Reading text:
-*-
"The Secret of Our Sauce"

New York Times columnist Thomas Friedman has commented that America’s answer to offshoring is our innovative and entrepreneurial culture. He says it can’t be duplicated anywhere. With some reservations, I tend to agree with him (some of you may remember our discussion a few months ago of You’re-in-Control at MIT.)


He says:

This is America’s real edge. Sure Bangalore has a lot of engineering schools, but the local government is rife with corruption; half the city has no sidewalks; there are constant electricity blackouts; the rivers are choked with pollution; the public school system is dysfunctional; beggars dart in and out of the traffic, which is in constant gridlock; and the whole infrastructure is falling apart. The big high-tech firms here reside on beautiful, walled campuses, because they maintain their own water, electricity and communications systems. They thrive by defying their political-economic environment, not by emerging from it.

But there are contrary forces at work in America too—banning GMOs (genetically modified organisms) in Mendocino County, CA, anti-stem cell policies. (I’m pretty sure Mendocino is still the largest marijuana-producing place in the US. I’ll bet if someone genetically modified Sensimilla to get buds as big as pineapples, they’d reconsider the ordinance.) And, while Fiedman’s words are soothing, I wouldn’t let that lull us into thinking that change can’t come rapidly in other cultures.
-*-
Your objective: According to the post on America's innovative edge, why do the big high-tech firms in Bangalore reside on walled campuses?

Supplied entries:
-*-
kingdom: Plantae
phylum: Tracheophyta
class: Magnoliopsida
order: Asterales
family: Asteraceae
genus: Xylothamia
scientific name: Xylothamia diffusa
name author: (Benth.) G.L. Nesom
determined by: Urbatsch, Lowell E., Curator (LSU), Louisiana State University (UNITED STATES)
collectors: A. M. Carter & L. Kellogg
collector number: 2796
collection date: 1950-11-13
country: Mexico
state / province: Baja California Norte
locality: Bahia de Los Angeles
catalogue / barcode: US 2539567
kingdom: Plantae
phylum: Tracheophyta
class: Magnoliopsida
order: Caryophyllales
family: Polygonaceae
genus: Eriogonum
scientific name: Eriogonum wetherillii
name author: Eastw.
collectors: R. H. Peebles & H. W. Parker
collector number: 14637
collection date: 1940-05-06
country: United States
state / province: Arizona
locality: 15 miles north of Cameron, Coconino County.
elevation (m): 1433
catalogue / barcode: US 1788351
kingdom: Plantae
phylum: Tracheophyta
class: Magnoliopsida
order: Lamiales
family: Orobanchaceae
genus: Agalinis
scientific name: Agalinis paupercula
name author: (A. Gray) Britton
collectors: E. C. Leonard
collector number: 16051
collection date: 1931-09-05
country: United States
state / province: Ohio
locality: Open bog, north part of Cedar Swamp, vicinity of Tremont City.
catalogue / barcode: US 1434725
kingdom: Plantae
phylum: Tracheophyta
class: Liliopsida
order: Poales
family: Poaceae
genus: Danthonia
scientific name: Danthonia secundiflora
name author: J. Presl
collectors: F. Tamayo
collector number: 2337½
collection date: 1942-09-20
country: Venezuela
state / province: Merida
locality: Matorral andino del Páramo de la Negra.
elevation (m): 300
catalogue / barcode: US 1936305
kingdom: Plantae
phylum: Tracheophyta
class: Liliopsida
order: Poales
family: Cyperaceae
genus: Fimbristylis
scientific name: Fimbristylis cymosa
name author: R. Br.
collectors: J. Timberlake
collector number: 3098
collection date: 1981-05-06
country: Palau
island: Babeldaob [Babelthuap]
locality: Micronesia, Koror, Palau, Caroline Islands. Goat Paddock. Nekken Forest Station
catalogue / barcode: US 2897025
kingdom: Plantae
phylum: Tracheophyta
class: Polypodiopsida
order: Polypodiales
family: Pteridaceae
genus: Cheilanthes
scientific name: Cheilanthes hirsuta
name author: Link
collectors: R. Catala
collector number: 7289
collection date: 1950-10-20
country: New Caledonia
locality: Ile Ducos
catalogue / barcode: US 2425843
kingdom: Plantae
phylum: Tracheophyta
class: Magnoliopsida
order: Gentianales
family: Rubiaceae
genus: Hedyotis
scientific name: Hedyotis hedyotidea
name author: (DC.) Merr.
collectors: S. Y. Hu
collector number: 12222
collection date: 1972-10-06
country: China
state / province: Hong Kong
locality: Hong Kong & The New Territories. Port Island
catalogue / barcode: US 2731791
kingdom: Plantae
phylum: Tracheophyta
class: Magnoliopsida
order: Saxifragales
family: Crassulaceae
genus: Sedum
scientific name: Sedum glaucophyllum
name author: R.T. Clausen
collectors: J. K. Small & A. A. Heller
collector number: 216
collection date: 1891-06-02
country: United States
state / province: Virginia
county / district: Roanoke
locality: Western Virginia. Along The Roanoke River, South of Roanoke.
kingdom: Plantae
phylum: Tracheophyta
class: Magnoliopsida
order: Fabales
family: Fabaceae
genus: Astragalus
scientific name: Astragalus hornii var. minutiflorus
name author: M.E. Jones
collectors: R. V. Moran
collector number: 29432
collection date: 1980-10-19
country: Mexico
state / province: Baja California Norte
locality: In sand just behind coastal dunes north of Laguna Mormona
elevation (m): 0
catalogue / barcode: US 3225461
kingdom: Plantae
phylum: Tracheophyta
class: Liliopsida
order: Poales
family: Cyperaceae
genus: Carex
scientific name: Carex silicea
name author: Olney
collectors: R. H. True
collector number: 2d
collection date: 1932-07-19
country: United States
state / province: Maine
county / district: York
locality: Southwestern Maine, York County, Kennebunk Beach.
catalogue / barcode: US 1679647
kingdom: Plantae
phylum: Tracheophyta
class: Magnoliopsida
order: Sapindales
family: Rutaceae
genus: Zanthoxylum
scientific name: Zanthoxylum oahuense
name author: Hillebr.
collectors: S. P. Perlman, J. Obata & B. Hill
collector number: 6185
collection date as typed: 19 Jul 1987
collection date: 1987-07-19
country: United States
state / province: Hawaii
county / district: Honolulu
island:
-*-
Result: Because they maintain their own water, electricity and communications systems.